I second Harry's sentiments 100% good luck buddy....


----------



## Jim Nash (Mar 30, 2006)

Jeff you got poems written for you and you haven't even gone yet . Think of the reaction when you get the III . 

http://www.youtube.com/watch?v=O3ZOKDmorj0


----------



## Gerry Grimwood (Apr 2, 2007)

Break a leg


----------



## Richard Rutt (May 14, 2009)

Drive your dog well, Jeff. 
I wish you Success.


----------



## Faisal Khan (Apr 16, 2009)

Best of luck. What are the prerequisites/qualifications required to enter the USMRA nationals?


----------



## Mike Scheiber (Feb 17, 2008)

Faisal Khan said:


> Best of luck. What are the prerequisites/qualifications required to enter the USMRA nationals?


----------



## Doug Zaga (Mar 28, 2010)

Hi Jeff...how did you and Buko do?


----------



## Timothy Stacy (Jan 29, 2009)

Mike, I can't quote you LOL.

Results please!


----------



## Loring Cox (Sep 6, 2008)

MRIII
Lisa Geller and Rogue 321
Michael Ellis and Pi 311
Sandrine and Thor 310
Steve Garvin and Bogan 308
Jeff O and Buko 270

MRII
Terry and Ibn 256
Rich and Ace 225
Ann and Nacho 224.5
Terril and Rocket 170

MRI
Tiffany G and Ry 187
Ann and Rebel 187
Terry and Ha'.... 180.5
Terry and Rusty 178
...Kim and Quantum 174
Jim and Lasso 169.5
Debra and Vixen 153.5
Lee and Sassy 123

Copied and pasted from Tiffany Geisen's FB page... I dont know who most of the single named people are.


----------



## Timothy Stacy (Jan 29, 2009)

So.... Jeff passed!


----------



## will fernandez (May 17, 2006)

I thought you needed a 300 to Q


----------



## Timothy Stacy (Jan 29, 2009)

Not sure but what is this? It says 3 times at over 240 with 3 different judges.
http://malinut.com/ref/library/mondioring/


----------



## Jeff Oehlsen (Apr 7, 2006)

You have to have a better score than 260 to pass for sure. Things went well and I botched the call off, should have called him earlier. I will put up some video, as that is better than my recall of the events.

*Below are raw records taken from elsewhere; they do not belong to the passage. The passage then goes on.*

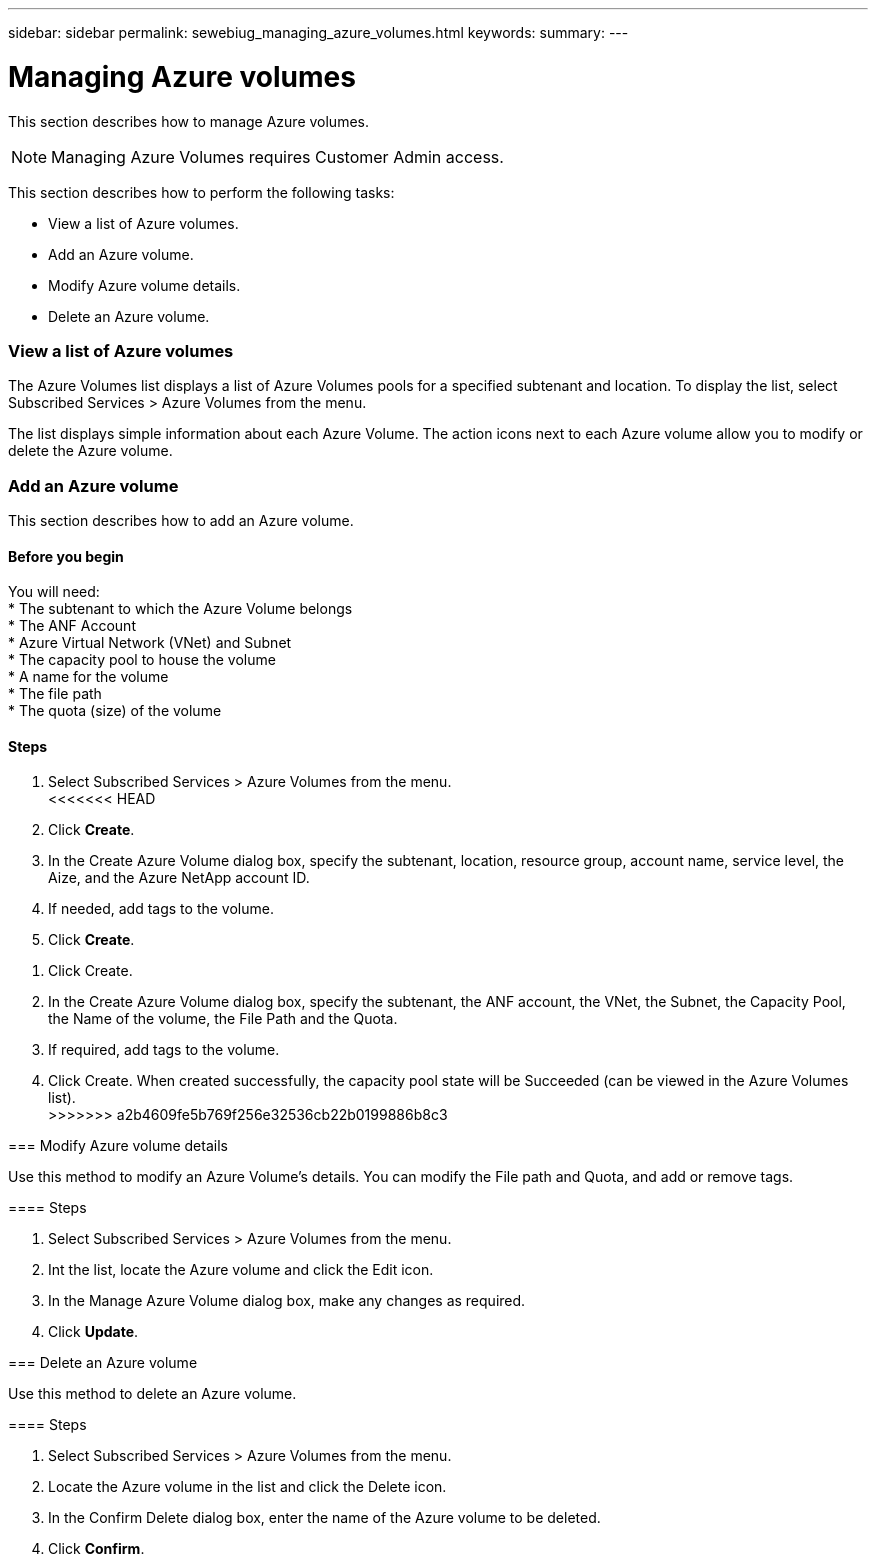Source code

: ---
sidebar: sidebar
permalink: sewebiug_managing_azure_volumes.html
keywords:
summary:
---

= Managing Azure volumes
:hardbreaks:
:nofooter:
:icons: font
:linkattrs:
:imagesdir: ./media/

//
// This file was created with NDAC Version 2.0 (August 17, 2020)
//
// 2020-10-20 10:59:40.340665
//

[.lead]
This section describes how to manage Azure volumes.

[NOTE]
Managing Azure Volumes requires Customer Admin access.

This section describes how to perform the following tasks:

* View a list of Azure volumes.
* Add an Azure volume.
* Modify Azure volume details.
* Delete an Azure volume.

=== View a list of Azure volumes

The Azure Volumes list displays a list of Azure Volumes pools for a specified subtenant and location. To display the list, select Subscribed Services > Azure Volumes from the menu.

The list displays simple information about each Azure Volume. The action icons next to each Azure volume allow you to modify or delete the Azure volume.

=== Add an Azure volume

This section describes how to add an Azure volume.

==== Before you begin

You will need:
* The subtenant to which the Azure Volume belongs
*	The ANF Account
*	Azure Virtual Network (VNet) and Subnet
*	The capacity pool to house the volume
*	A name for the volume
*	The file path
*	The quota (size) of the volume


==== Steps

. Select Subscribed Services > Azure Volumes from the menu.
<<<<<<< HEAD
. Click *Create*.
. In the Create Azure Volume dialog box, specify the subtenant, location, resource group, account name, service level, the Aize, and the Azure NetApp account ID.
. If needed, add tags to the volume.
. Click *Create*.
=======
. Click Create.
. In the Create Azure Volume dialog box, specify the subtenant, the ANF account, the VNet, the Subnet, the Capacity Pool, the Name of the volume, the File Path and the Quota.
. If required, add tags to the volume.
. Click Create. When created successfully, the capacity pool state will be Succeeded (can be viewed in the Azure Volumes list).
>>>>>>> a2b4609fe5b769f256e32536cb22b0199886b8c3

=== Modify Azure volume details

Use this method to modify an Azure Volume’s details. You can modify the File path and Quota, and add or remove tags.

==== Steps

. Select Subscribed Services > Azure Volumes from the menu.
. Int the list, locate the Azure volume and click the Edit icon.
. In the Manage Azure Volume dialog box, make any changes as required.
. Click *Update*.

=== Delete an Azure volume

Use this method to delete an Azure volume.

==== Steps

. Select Subscribed Services > Azure Volumes from the menu.
. Locate the Azure volume in the list and click the Delete icon.
. In the Confirm Delete dialog box, enter the name of the Azure volume to be deleted.
. Click *Confirm*.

So, what I think is that I opened the door by botching the call off.


----------



## Chad Byerly (Jun 24, 2008)

Congrats on the over-260-score, Buko.


----------



## Terrasita Cuffie (Jun 8, 2008)

So Jeff, did you do anything different training-wise to prepare this time. 

Terrasita


----------



## Dave Kroyer (Feb 26, 2010)

300 is passing


----------



## Jeff Oehlsen (Apr 7, 2006)

I did a lot different, and it showed in the OB. My decoys are really busy and so that showed in the bitework. We will just work that and see what happens in June. I will be going to Lisa Gellers trial, but for those of you in California, OJ Knighten will be putting on a trial.


----------